Top of SELECTED TEXT
# The "Bog Standard"



## Omnimill (Jul 14, 2010)

I've not used fly cutters that much in the past, and can't say I've really been disappointed with the finish but following a tip from Bogs in another post on how to sharpen a Fly cutter bit I thought I'd give it a try.
Difficult to photograph to do it justice but the finish is very, very good Bogs :bow: I sharpen most of my tools on a belt and disc sander and it was a breeze to profile.

Vic.


----------



## Blogwitch (Jul 14, 2010)

Glad it worked OK for you Vic.

There is no secret to getting a good finish, a curved profile to a lathe tool will usually give mirror finishes as well.

The only criteria is it needs to be very sharp. I usually use a fine Arkansas stone to keen the edges up.

John


----------



## Omnimill (Jul 14, 2010)

Yes, I've used a round nosed tool for fine finishes on the Lathe John, but never thought of using it on a Fly cutter! :wall: 

Vic.
Bottom of SELECTED TEXT
Top of DATA PROVIDED
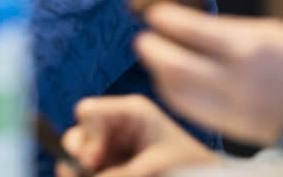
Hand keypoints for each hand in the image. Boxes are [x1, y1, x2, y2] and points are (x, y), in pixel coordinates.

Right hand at [57, 95, 219, 176]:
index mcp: (130, 113)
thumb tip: (78, 173)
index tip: (93, 161)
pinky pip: (93, 169)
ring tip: (108, 174)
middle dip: (80, 158)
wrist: (204, 176)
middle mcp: (116, 127)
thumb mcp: (155, 166)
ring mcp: (112, 148)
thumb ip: (118, 173)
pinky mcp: (113, 165)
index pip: (88, 112)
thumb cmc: (190, 166)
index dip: (86, 136)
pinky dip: (94, 174)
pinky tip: (109, 176)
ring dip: (86, 170)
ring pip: (80, 158)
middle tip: (93, 171)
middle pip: (78, 136)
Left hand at [135, 4, 282, 145]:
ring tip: (155, 58)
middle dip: (151, 49)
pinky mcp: (235, 130)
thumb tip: (188, 27)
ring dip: (159, 73)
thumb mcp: (274, 33)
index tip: (154, 13)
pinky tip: (174, 83)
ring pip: (177, 93)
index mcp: (253, 48)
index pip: (191, 31)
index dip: (165, 20)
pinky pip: (193, 111)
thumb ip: (229, 33)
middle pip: (174, 67)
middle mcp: (239, 81)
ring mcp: (235, 110)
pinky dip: (176, 94)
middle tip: (144, 37)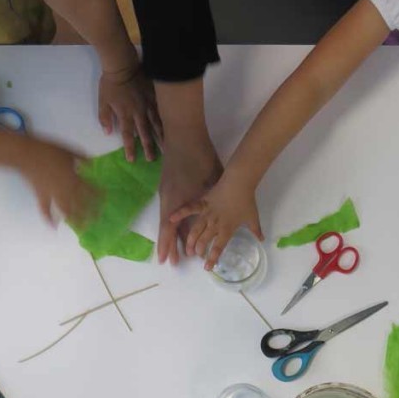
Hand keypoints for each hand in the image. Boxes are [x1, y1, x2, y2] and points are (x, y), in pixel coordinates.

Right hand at [17, 140, 97, 227]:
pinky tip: (53, 227)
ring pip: (66, 210)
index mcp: (73, 178)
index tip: (105, 201)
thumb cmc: (48, 150)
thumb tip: (92, 164)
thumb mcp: (69, 150)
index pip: (89, 190)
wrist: (27, 154)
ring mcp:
Bottom of DATA PROVIDED
**PROBLEM REQUIREMENTS**
Copy word for word the stretch of the fly cutter thread above from "I've not used" through "give it a try.".

**ANSWER FOR THIS EXERCISE**
I've not used fly cutters that much in the past, and can't say I've really been disappointed with the finish but following a tip from Bogs in another post on how to sharpen a Fly cutter bit I thought I'd give it a try.